■ **Exercise description**: Each entry is to be retyped without alteration, and no picture is to be included.

Source records:
════════
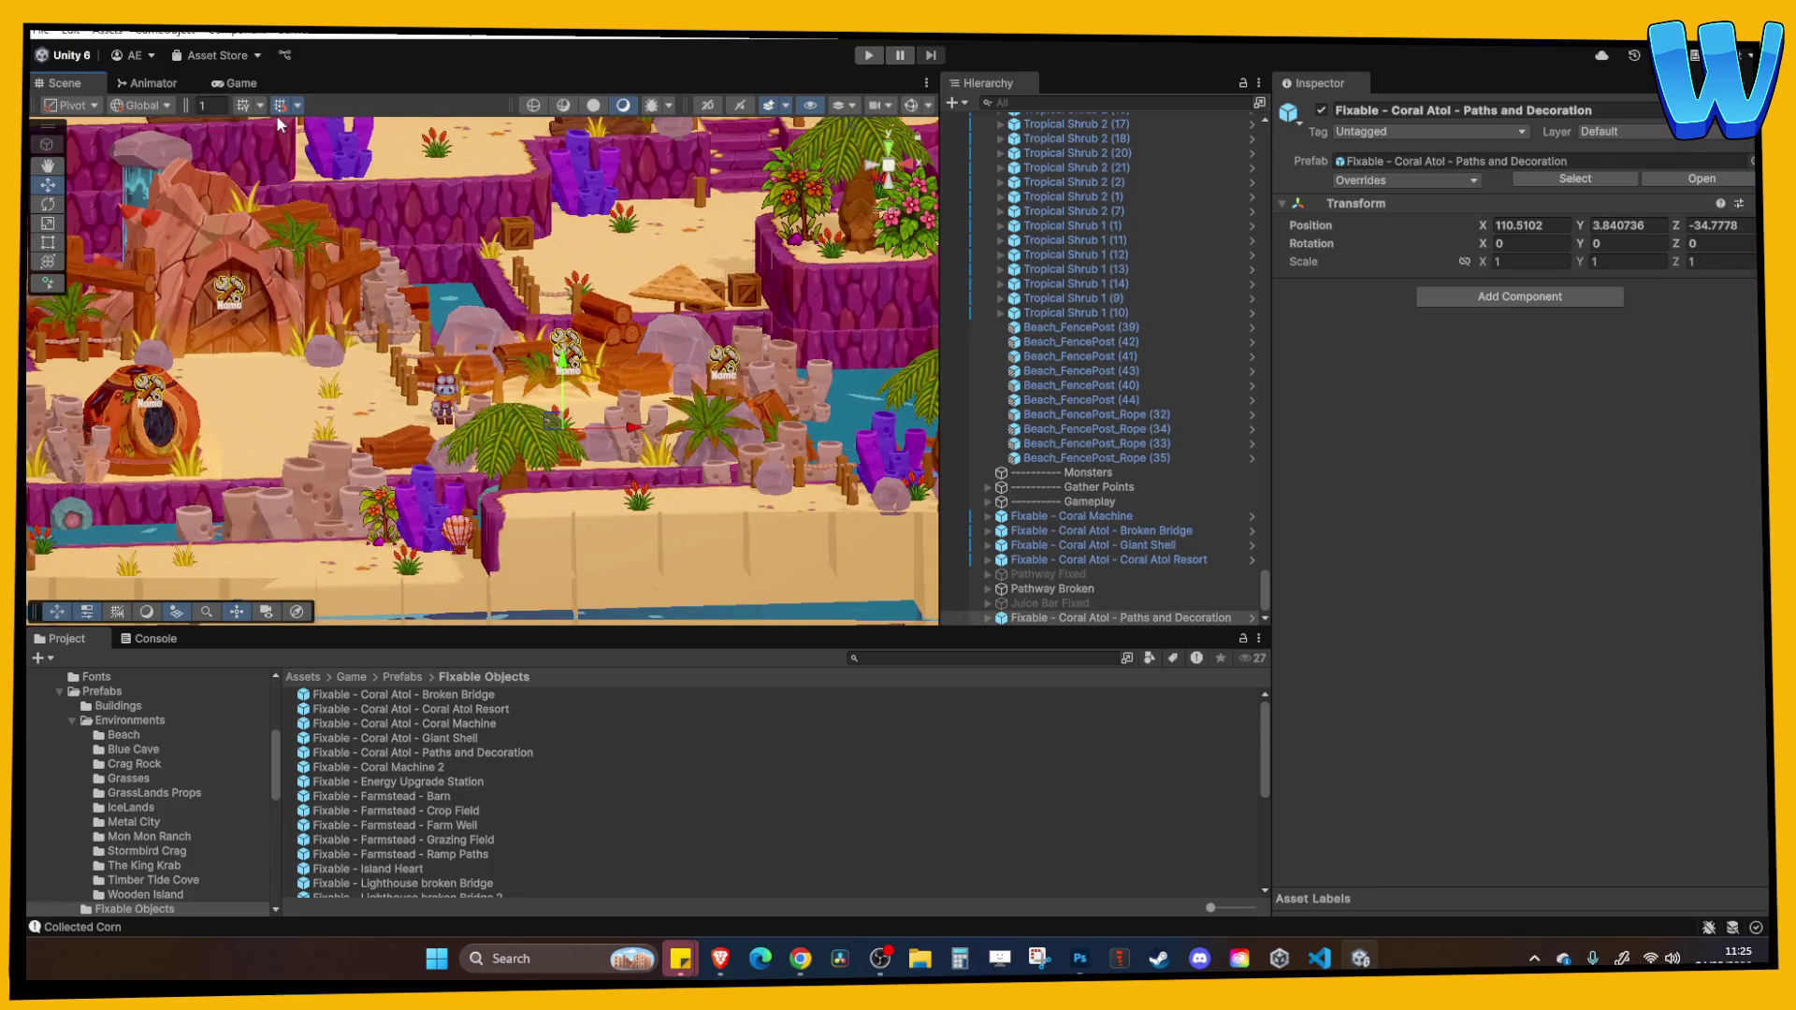
Lower the instance to Y 2.53 and review its placement around the island.
scroll(280, 126, "down", 10)
scroll(483, 327, "up", 10)
scroll(487, 348, "down", 10)
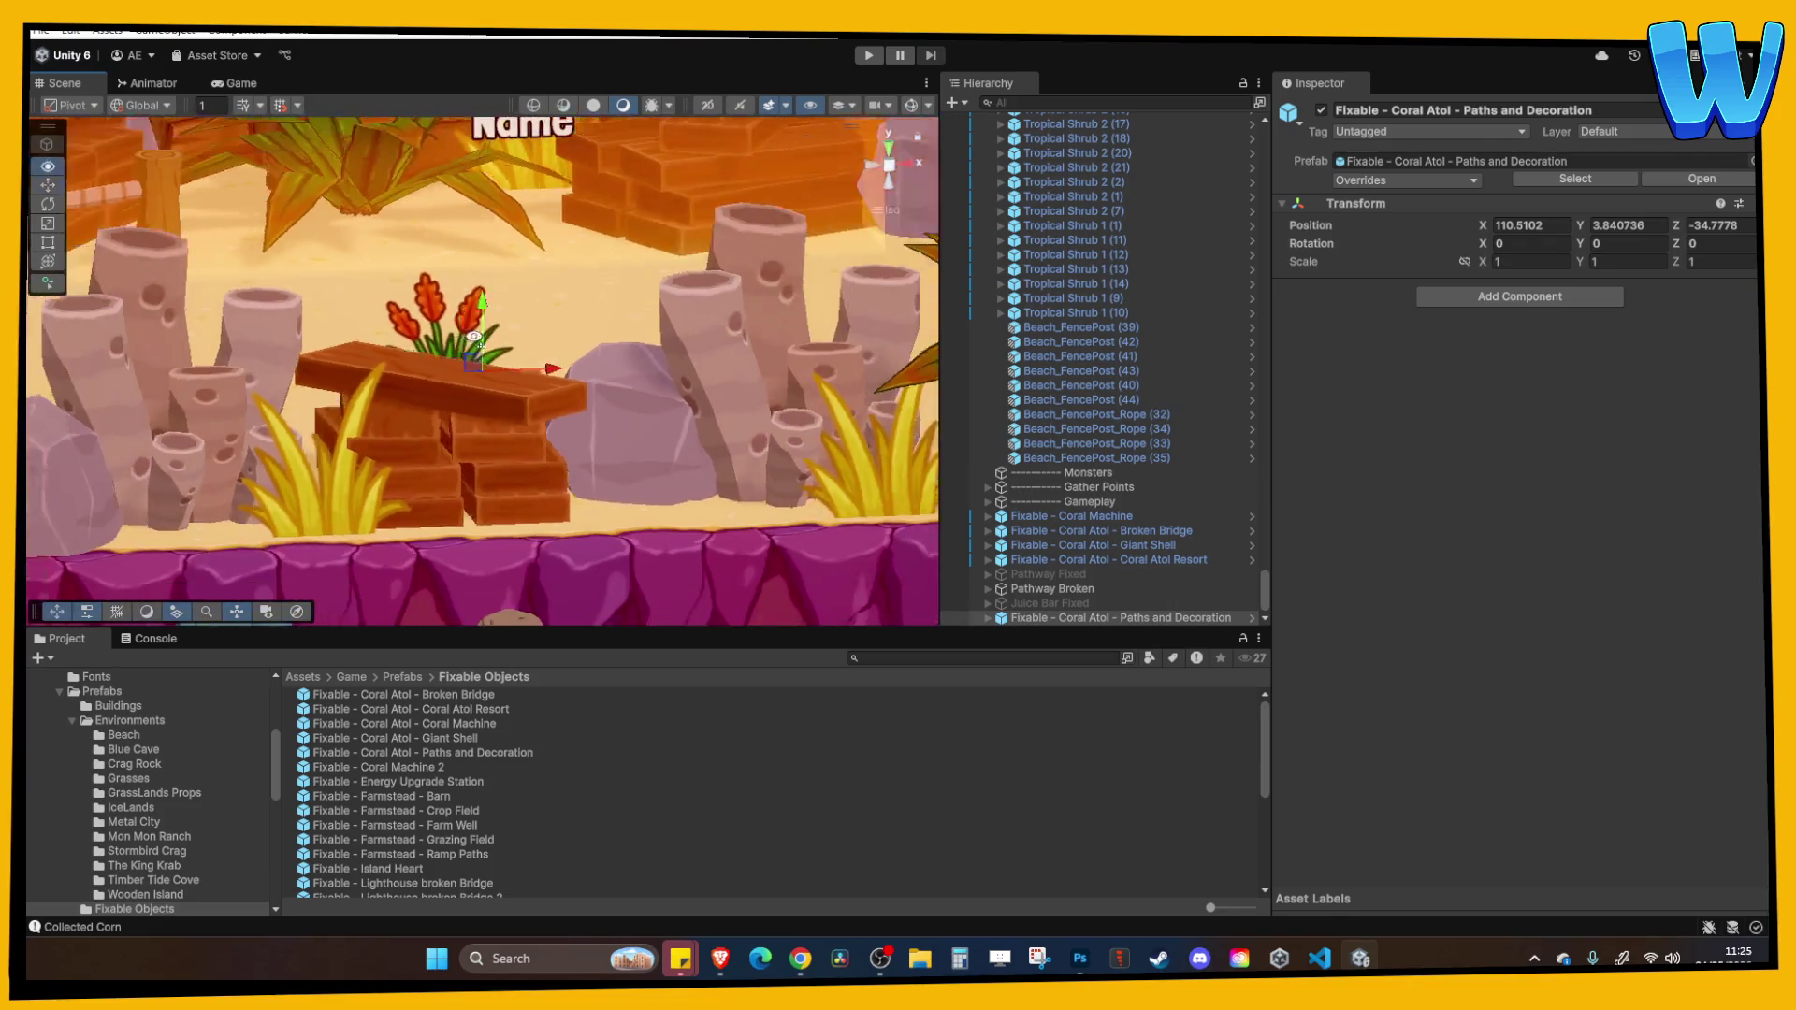
mouse_move(485, 311)
left_mouse_down()
mouse_move(483, 393)
mouse_move(558, 434)
left_mouse_up()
════════
■ **Task output**:
Lower the instance to Y 2.53 and review its placement around the island.
scroll(280, 126, "down", 10)
scroll(483, 327, "up", 10)
scroll(487, 348, "down", 10)
mouse_move(485, 311)
left_mouse_down()
mouse_move(483, 393)
mouse_move(558, 434)
left_mouse_up()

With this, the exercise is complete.